Leading up to passage of the ACA, health care ranked below the economy, the federal budget deficit, and terrorism on the public’s list of top domestic issues. Yet, most Americans thought it was the “right time” to take on health reform. According to a KFF analysis from April 2008, health care costs ranked among Americans’ top personal economic concerns, which could have contributed to concerns about the overall economy.
Although there was widespread agreement about the goals of health reform, policy solutions differed across party lines, with Democrats favoring major reform and Republicans less so. As evidenced by a KFF poll that has tracked the public's views of the ACA nearly every month since its implementation, this deep partisan divide has persisted, and with remarkable stability. “Democrats favored the ACA from day one (they still do); Republicans hated the ACA from day one (they still do); and independents seem to be in the middle,” Dr. Brodie explained.
While there remains a deep rift in how the public views the ACA, a 2016 KFF poll found bipartisan support for specific provisions of the law, such as allowing kids to stay on their parents’ plans until the age of 26. However, polling also revealed that most people have only a spotty understanding of what the ACA actually does. For example, the uninsured rate decreased substantially because of coverage provisions in the ACA. Yet when Americans were asked in March of 2017 whether the number of people who are uninsured has increased or decreased since the law passed, only four out of ten people knew it had decreased, while three out of ten people thought it actually increased, and the remainder thought it stayed the same.
Democrats favored the ACA from day one (they still do); Republicans hated the ACA from day one (they still do); and independents seem to be in the middle.

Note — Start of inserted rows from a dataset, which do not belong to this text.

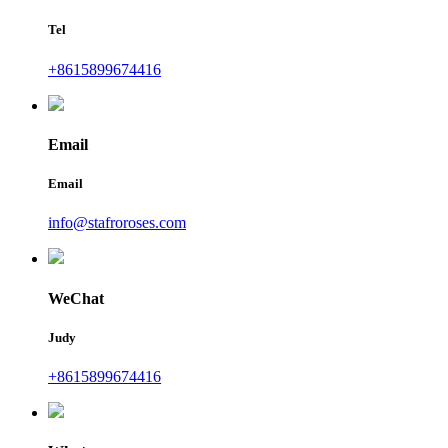
Tel
+8615899674416
Email
Email
info@stafroroses.com
WeChat
Judy
+8615899674416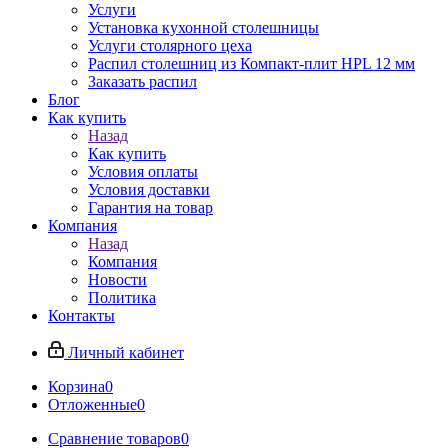
Услуги
Установка кухонной столешницы
Услуги столярного цеха
Распил столешниц из Компакт-плит HPL 12 мм
Заказать распил
Блог
Как купить
Назад
Как купить
Условия оплаты
Условия доставки
Гарантия на товар
Компания
Назад
Компания
Новости
Политика
Контакты
Личный кабинет
Корзина
0
Отложенные
0
Сравнение товаров
0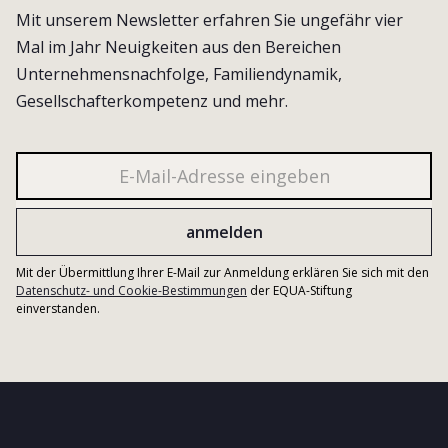
Mit unserem Newsletter erfahren Sie ungefähr vier
Mal im Jahr Neuigkeiten aus den Bereichen
Unternehmensnachfolge, Familiendynamik,
Gesellschafterkompetenz und mehr.
Mit der Übermittlung Ihrer E-Mail zur Anmeldung erklären Sie sich mit den
Datenschutz- und Cookie-Bestimmungen
der EQUA-Stiftung
einverstanden.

Dr. Brodie emphasized that the public's limited understanding of the ACA is a “real danger,” because it means they can be heavily influenced by how issues are framed. Citing results from a 2014 KFF poll asking about the individual mandate, she highlighted the public's “malleability of opinion,” or tendency to change opinion when new information is introduced. While favorability of the individual mandate was low when presented on its own (35 percent), when people were reminded that they could keep their current insurance and not get fined, favorability shot up to 62 percent.
Despite differences in opinion with respect to the ACA, there is one common concern that cuts across party lines: health care costs. However, Dr. Brodie stressed, when those polled talk about ‘costs,’ they’re not referring to overall health care costs, bending the cost curve, or cutting spending on Medicare and Medicaid. Rather, when people indicate costs as a problem, they are referring to the costs they pay out-of-pocket, especially for prescription drugs.

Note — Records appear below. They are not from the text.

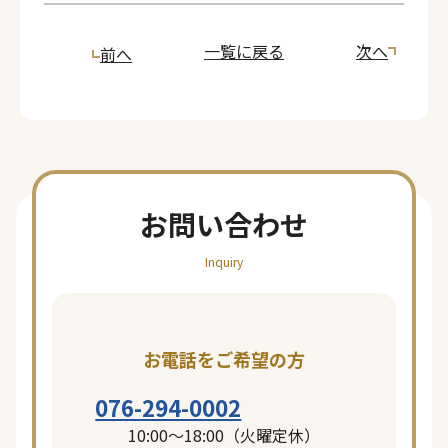
一覧に戻る
次へ
前へ
お問い合わせ
Inquiry
お電話をご希望の方
076-294-0002
10:00〜18:00（火曜定休）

As both Republicans and Democrats forge their health care agendas, they’d be advised to look at public polling. For Republicans, state-led changes to Medicaid are a high priority. However, support for the Medicaid program may be more robust than some think. KFF polls have found that a large share of the public (74 percent) have a favorable view of Medicaid, and about half (52 percent) believe the program is working well for most people covered. For Democrats, a ‘single payer’ plan has the support of left-leaning members of the Senate, and some have suggested a groundswell of public support for it. However, KFF’s polling indicates that rather than a groundswell, there has been a small uptick in support over time. Interestingly, under threat, the ACA has seen its highest level of favorability since 2010.
Looking ahead to the 2018 midterm elections, Dr. Brodie predicts that health care will be an important talking point for candidates, especially in states exploring state-level reforms. KFF polling has shown health care to be a key issue to voters, particularly Democrats, but it drops down on the list of priorities in battleground races. Candidates have their work cut out for them to better understand their constituents’ views on health care, but clearly they have an opinion, and it would be wise to understand it.